[Intel-gfx] [PATCH rdma-next v4 4/4] RDMA/umem: Move to allocate SG table from pages

Wed Sep 30 15:05:15 UTC 2020

On 9/30/2020 2:58 PM, Jason Gunthorpe wrote:
> On Wed, Sep 30, 2020 at 02:53:58PM +0300, Maor Gottlieb wrote:
>> On 9/30/2020 2:45 PM, Jason Gunthorpe wrote:
>>> On Wed, Sep 30, 2020 at 12:53:21PM +0300, Leon Romanovsky wrote:
>>>> On Tue, Sep 29, 2020 at 04:59:29PM -0300, Jason Gunthorpe wrote:
>>>>> On Sun, Sep 27, 2020 at 09:46:47AM +0300, Leon Romanovsky wrote:
>>>>>> @@ -296,11 +223,17 @@ static struct ib_umem *__ib_umem_get(struct ib_device *device,
>>>>>>    			goto umem_release;
>>>>>>
>>>>>>    		cur_base += ret * PAGE_SIZE;
>>>>>> -		npages   -= ret;
>>>>>> -
>>>>>> -		sg = ib_umem_add_sg_table(sg, page_list, ret,
>>>>>> -			dma_get_max_seg_size(device->dma_device),
>>>>>> -			&umem->sg_nents);
>>>>>> +		npages -= ret;
>>>>>> +		sg = __sg_alloc_table_from_pages(
>>>>>> +			&umem->sg_head, page_list, ret, 0, ret << PAGE_SHIFT,
>>>>>> +			dma_get_max_seg_size(device->dma_device), sg, npages,
>>>>>> +			GFP_KERNEL);
>>>>>> +		umem->sg_nents = umem->sg_head.nents;
>>>>>> +		if (IS_ERR(sg)) {
>>>>>> +			unpin_user_pages_dirty_lock(page_list, ret, 0);
>>>>>> +			ret = PTR_ERR(sg);
>>>>>> +			goto umem_release;
>>>>>> +		}
>>>>>>    	}
>>>>>>
>>>>>>    	sg_mark_end(sg);
>>>>> Does it still need the sg_mark_end?

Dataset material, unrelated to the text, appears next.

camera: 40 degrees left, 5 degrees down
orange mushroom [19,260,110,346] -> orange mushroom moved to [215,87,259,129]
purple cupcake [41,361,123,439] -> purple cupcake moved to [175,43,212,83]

>>>> It is preserved here for correctness, the release logic doesn't rely on
>>>> this marker, but it is better to leave it.

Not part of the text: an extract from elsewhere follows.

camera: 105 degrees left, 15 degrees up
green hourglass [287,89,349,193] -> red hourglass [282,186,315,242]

>>> I mean, my read of __sg_alloc_table_from_pages() is that it already
>>> placed it, the final __alloc_table() does it?
>> It marks the last allocated sge, but not the last populated sge (with page).
> Why are those different?
>
> It looks like the last iteration calls __alloc_table() with an exact
> number of sges
>
> +	if (!prv) {
> +		/* Only the last allocation could be less than the maximum */
> +		table_size = left_pages ? SG_MAX_SINGLE_ALLOC : chunks;
> +		ret = sg_alloc_table(sgt, table_size, gfp_mask);
> +		if (unlikely(ret))
> +			return ERR_PTR(ret);
> +	}
>
> Jason

This is right only for the last iteration. E.g. in the first iteration 
in case that there are more pages (left_pages), then we allocate 
SG_MAX_SINGLE_ALLOC.  We don't know how many pages from the second 
iteration will be squashed to the SGE from the first iteration.